● PROBLEMS TO SOLVE:
(A) According to the obituary, how many men died in the Piper Alpha explosion?
(B) Reproduce the obituary from "Frank Doran was" up to and including "the legal department.".

EXTRACT section start

Frank Doran, Labour MP who campaigned on oil and gas safety after Piper Alpha

Born: April 13, 1949

Died: October 31, 2017

FRANK Doran, who has died aged 68, had two separate spells as a Labour MP; first, from 1987-1992, in Aberdeen South – where he quickly found himself with a high profile because of the Piper Alpha disaster – and then for Aberdeen Central, from 1997 until 2005, and Aberdeen North until his retirement in 2015.

The explosion on the Piper Alpha rig in July 1988 led to the deaths of 167 men and remains the worst offshore tragedy in the oil industry’s history. Doran, who had been rather surprised to win his seat and had been in the job for only a year, found himself unexpectedly thrust into the spotlight. “I spent several years fighting the case mainly for the victims and their families but also for the survivors,” he later said. “It virtually took over my life.”

His doughty campaigning won him many admirers, but it also led to concrete legislative proposals when the Labour leader Neil Kinnock gave him the oil brief, under the shadow energy secretary, a young Tony Blair.

“I did lobby [Blair] a bit,’ he said. “I had become so immersed in the oil and gas industry that it was a great job to have… but the biggest thing was to get things properly sorted for the people who had been most affected. Since then I’ve never moved away from the health and safety aspect.”

On his return to parliament, Doran was the Parliamentary Private Secretary to the then trade minister, Ian McCartney, during which he worked on the legal aspects of the minimum wage, the social chapter, working time regulation and other aspects of what became the 1999 Employment Rights Act. But he showed no particular ambition for ministerial office, and later claimed that the job he had most enjoyed as an MP, besides representing the interests of his constituents, was becoming chairman of the Speaker’s Advisory Committee on Works of Art.

Frank Doran was born on April 13 1949; his parents Francis and Betty were active in the trades union and Labour movements. He was educated at Ainslie Park Secondary School in Pilton and then Leith Academy, which he left aged 16 to work for the North of Scotland Hydro-Electric Board as a junior clerk in the legal department.

His ability was spotted, and he was promoted and encouraged to attend night classes; he then went on to the University of Dundee, from which he graduated in law in 1975, becoming a solicitor two years later. Over the next decade, he built up a good practice, with much of his work was in employment law; he also worked for trades unions and the Labour party.

EXTRACT section end
EXERCISE DATA section start

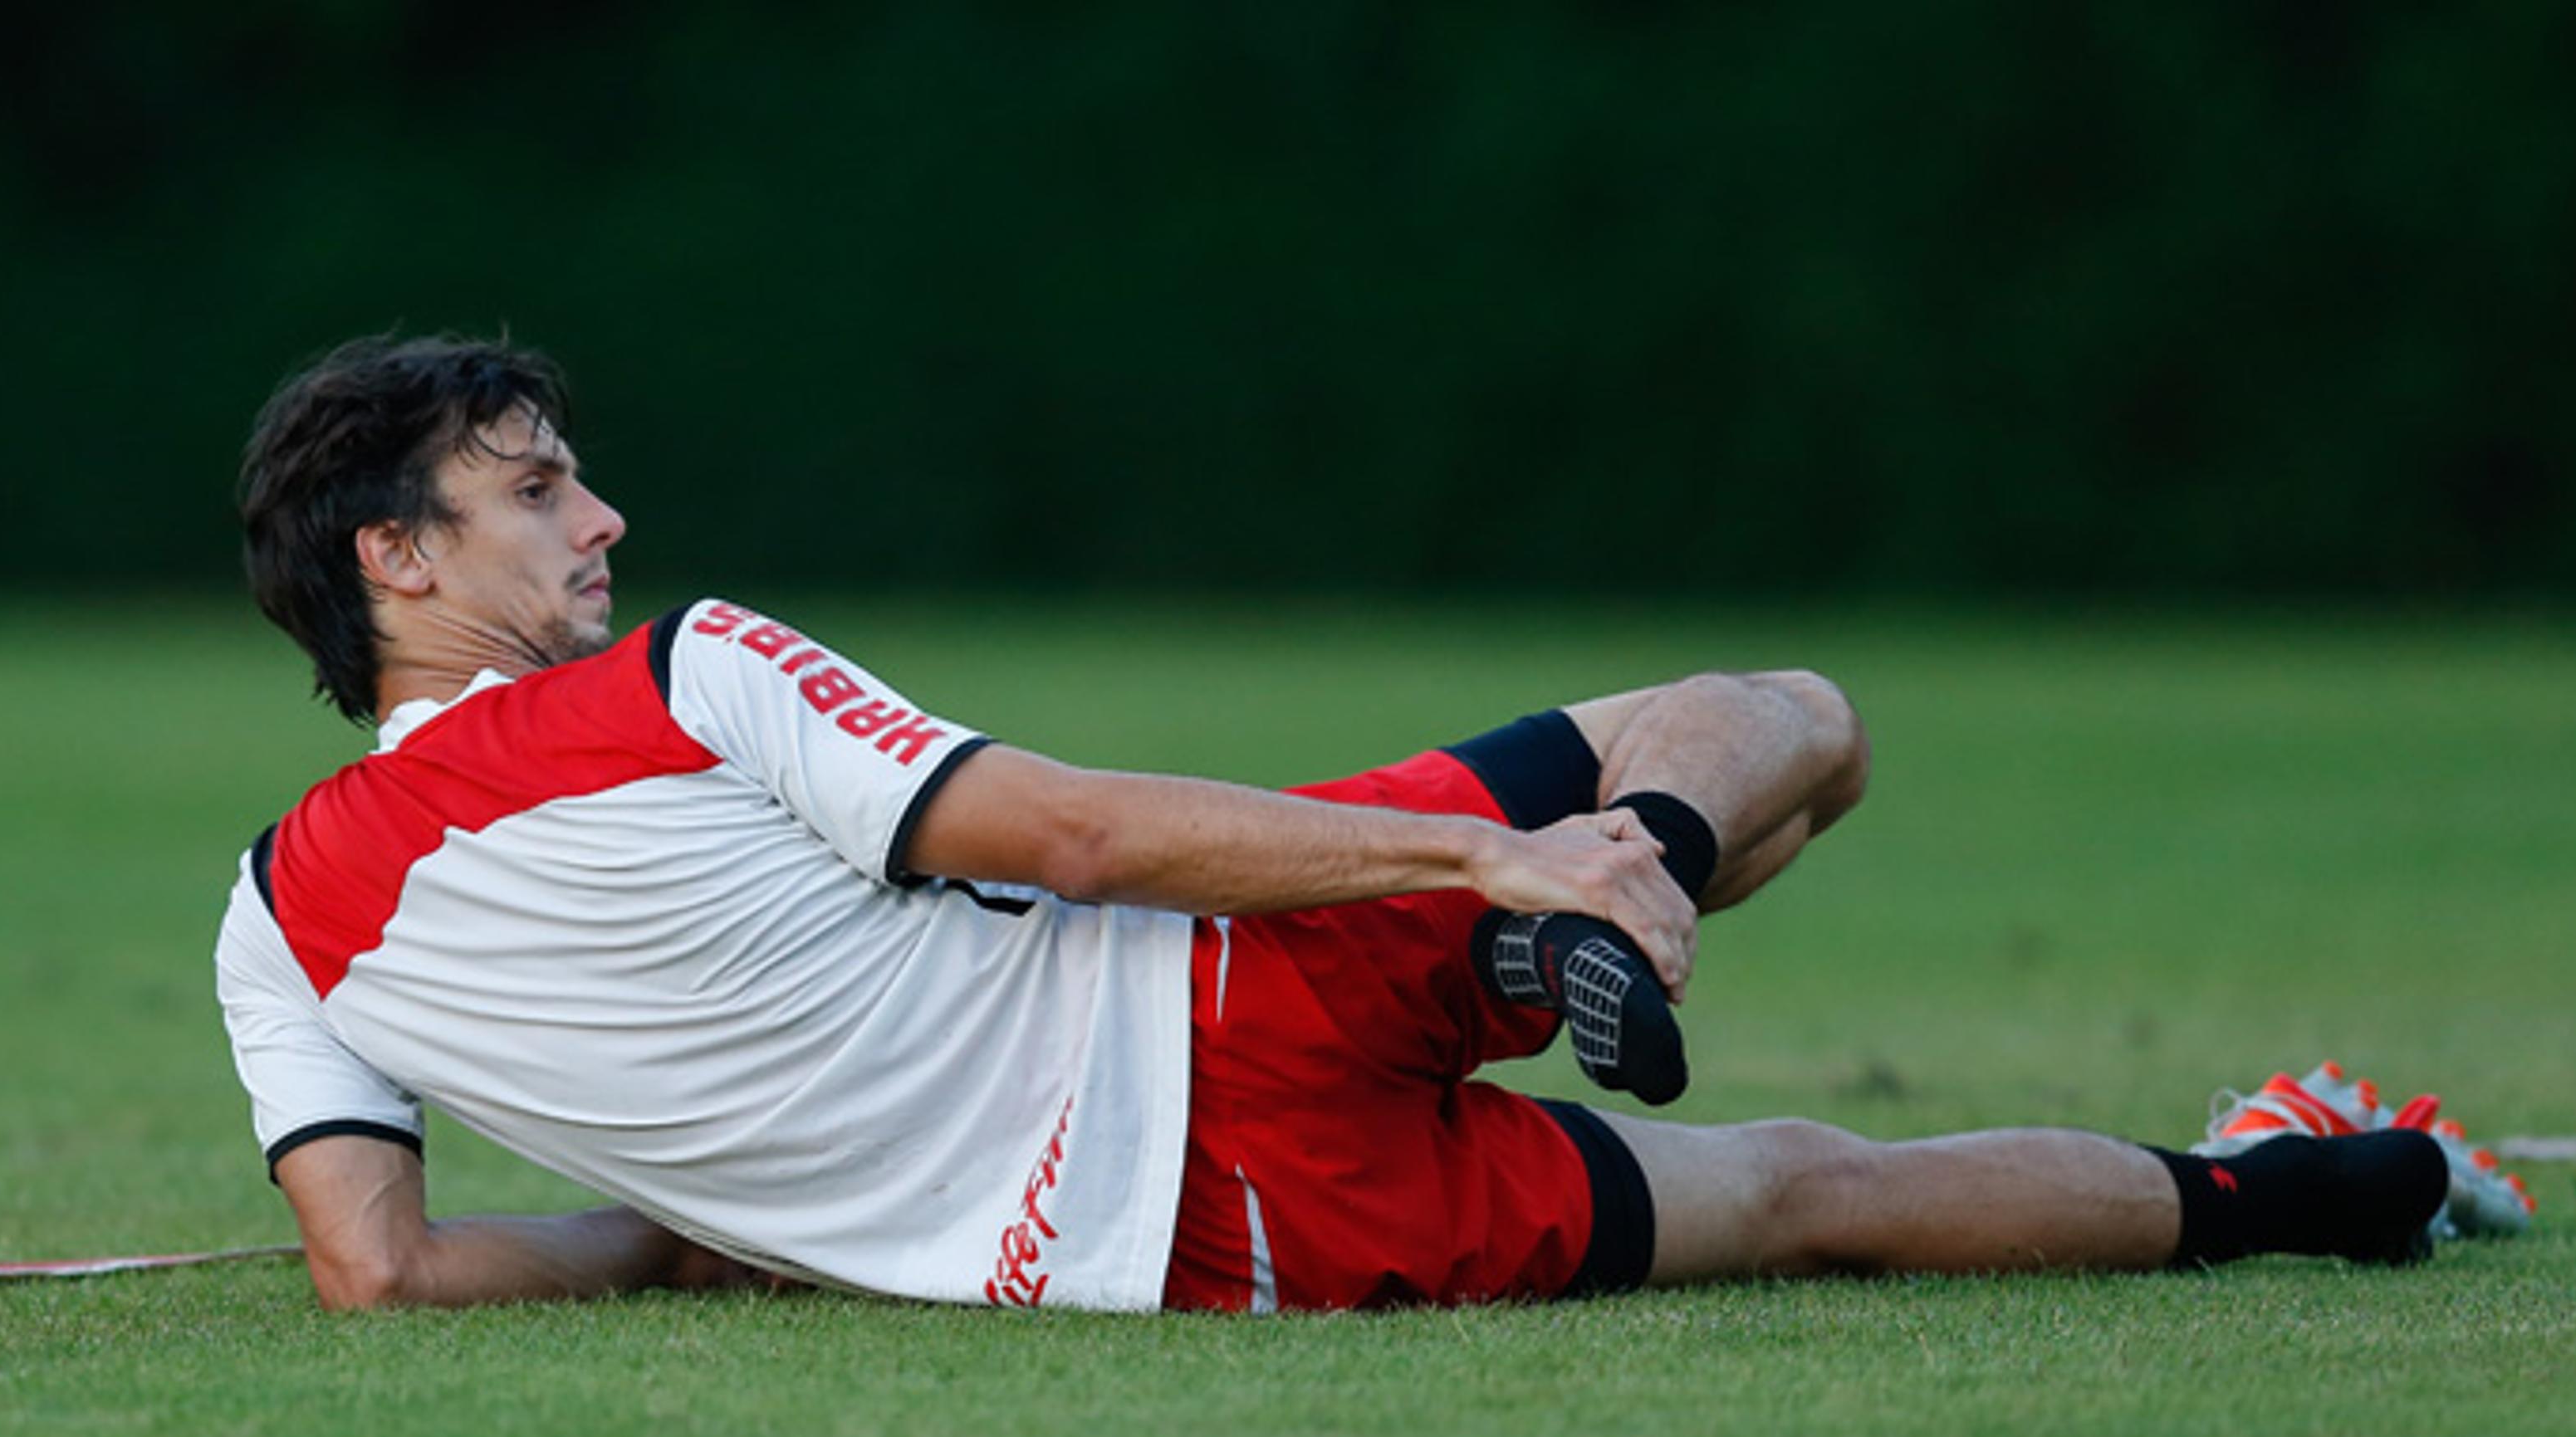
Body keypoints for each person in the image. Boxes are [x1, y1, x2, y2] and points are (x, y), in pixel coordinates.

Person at [216, 333, 2451, 1314]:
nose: (601, 517)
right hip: (1214, 977)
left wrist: (691, 1237)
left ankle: (2337, 1195)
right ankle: (1630, 872)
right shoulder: (680, 672)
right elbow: (1074, 837)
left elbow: (379, 1272)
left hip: (1190, 1252)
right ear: (393, 561)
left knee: (1804, 1194)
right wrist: (1501, 861)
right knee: (1784, 713)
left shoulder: (275, 927)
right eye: (532, 493)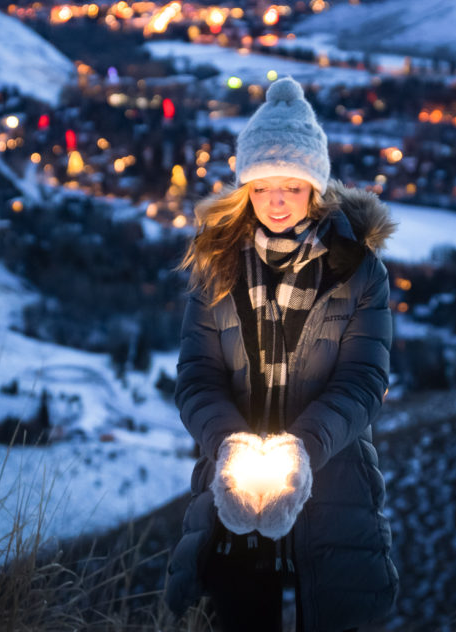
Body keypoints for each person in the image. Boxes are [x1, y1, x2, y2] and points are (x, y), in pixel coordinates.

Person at [164, 76, 399, 632]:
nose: (275, 201)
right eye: (263, 185)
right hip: (233, 486)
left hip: (333, 480)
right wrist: (226, 443)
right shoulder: (216, 266)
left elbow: (364, 380)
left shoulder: (358, 271)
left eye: (291, 187)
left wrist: (304, 447)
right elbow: (196, 375)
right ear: (244, 187)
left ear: (314, 188)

EXERCISE DATA section end

● SOLUTIONS:
(A) 167 men

(B)
Frank Doran was born on April 13 1949; his parents Francis and Betty were active in the trades union and Labour movements. He was educated at Ainslie Park Secondary School in Pilton and then Leith Academy, which he left aged 16 to work for the North of Scotland Hydro-Electric Board as a junior clerk in the legal department.